**EXERCISE BRIEF**
Read the data, and whenever a line holds the word "index", report that line.

**DATA PROVIDED**

□ □ □ □

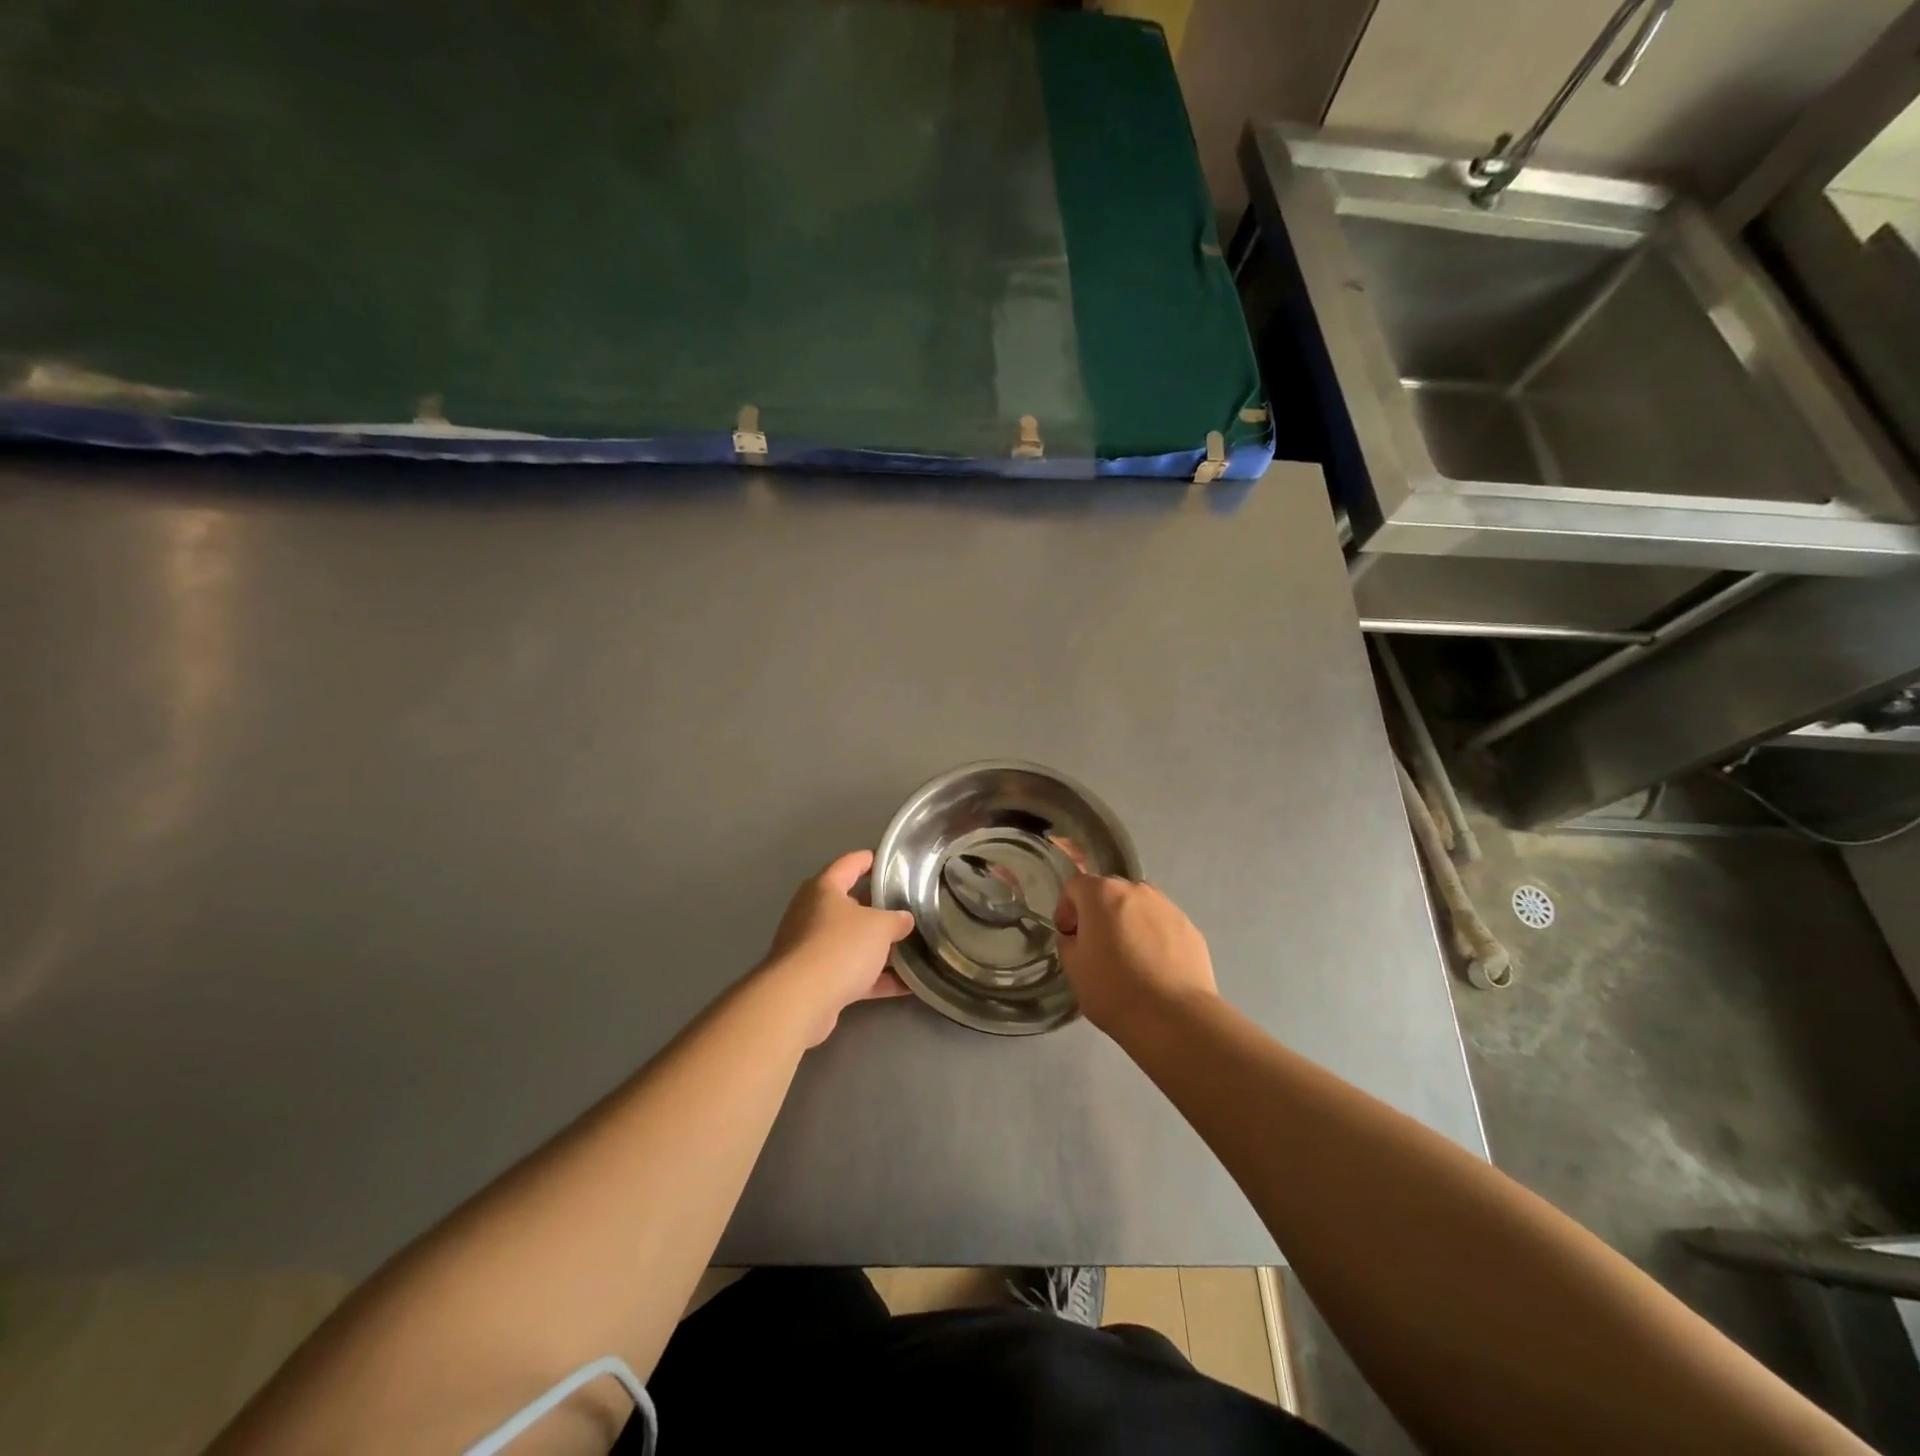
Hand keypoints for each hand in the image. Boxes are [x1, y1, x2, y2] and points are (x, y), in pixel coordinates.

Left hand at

□ □ □ □

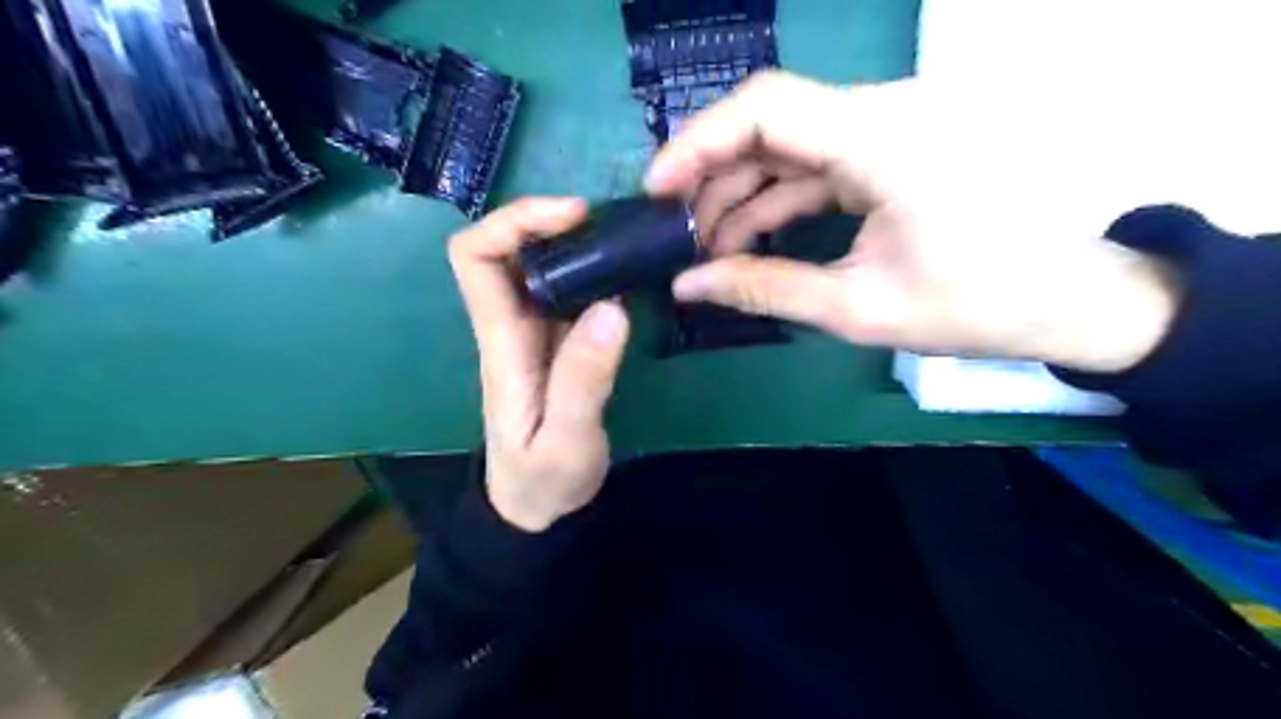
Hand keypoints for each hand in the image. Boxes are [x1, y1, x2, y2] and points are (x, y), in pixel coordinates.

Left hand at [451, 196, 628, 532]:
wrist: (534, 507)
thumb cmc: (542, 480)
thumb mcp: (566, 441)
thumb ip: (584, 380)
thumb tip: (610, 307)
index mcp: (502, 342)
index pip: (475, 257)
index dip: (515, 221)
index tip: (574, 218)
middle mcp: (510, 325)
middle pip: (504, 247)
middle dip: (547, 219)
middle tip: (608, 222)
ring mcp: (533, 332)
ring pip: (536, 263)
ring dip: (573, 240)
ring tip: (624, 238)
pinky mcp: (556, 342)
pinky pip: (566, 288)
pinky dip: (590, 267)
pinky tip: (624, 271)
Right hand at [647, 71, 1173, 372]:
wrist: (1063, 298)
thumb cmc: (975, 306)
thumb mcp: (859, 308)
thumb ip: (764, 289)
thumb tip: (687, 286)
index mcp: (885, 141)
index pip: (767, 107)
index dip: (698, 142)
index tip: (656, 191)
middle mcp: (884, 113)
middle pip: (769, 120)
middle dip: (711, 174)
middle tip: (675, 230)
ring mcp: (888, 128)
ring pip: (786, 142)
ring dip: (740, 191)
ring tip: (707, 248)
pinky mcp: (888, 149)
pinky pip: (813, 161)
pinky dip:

□ □ □ □

**RESPONSE TO THIS TASK**
index mcp: (502, 342)
index pip: (475, 257)
index dip: (515, 221)
index tip: (574, 218)
index mcp: (885, 141)
index pip: (767, 107)
index dip: (698, 142)
index tip: (656, 191)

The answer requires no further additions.